(Data to examine begins)

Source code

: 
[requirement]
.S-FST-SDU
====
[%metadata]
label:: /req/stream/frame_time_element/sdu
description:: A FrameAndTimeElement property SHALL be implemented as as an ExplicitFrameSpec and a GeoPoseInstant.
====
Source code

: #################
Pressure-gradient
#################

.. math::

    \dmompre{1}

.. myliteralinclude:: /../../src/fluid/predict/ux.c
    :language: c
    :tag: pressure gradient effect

(Data to examine ends)

* How to complete this task
Word for word, retype the lines from the one containing "label:: /req/stream/frame_time_element/sdu" through the final line of the data, including both ends and nothing more.

* Task solution
label:: /req/stream/frame_time_element/sdu
description:: A FrameAndTimeElement property SHALL be implemented as as an ExplicitFrameSpec and a GeoPoseInstant.
====
Source code

: #################
Pressure-gradient
#################

.. math::

    \dmompre{1}

.. myliteralinclude:: /../../src/fluid/predict/ux.c
    :language: c
    :tag: pressure gradient effect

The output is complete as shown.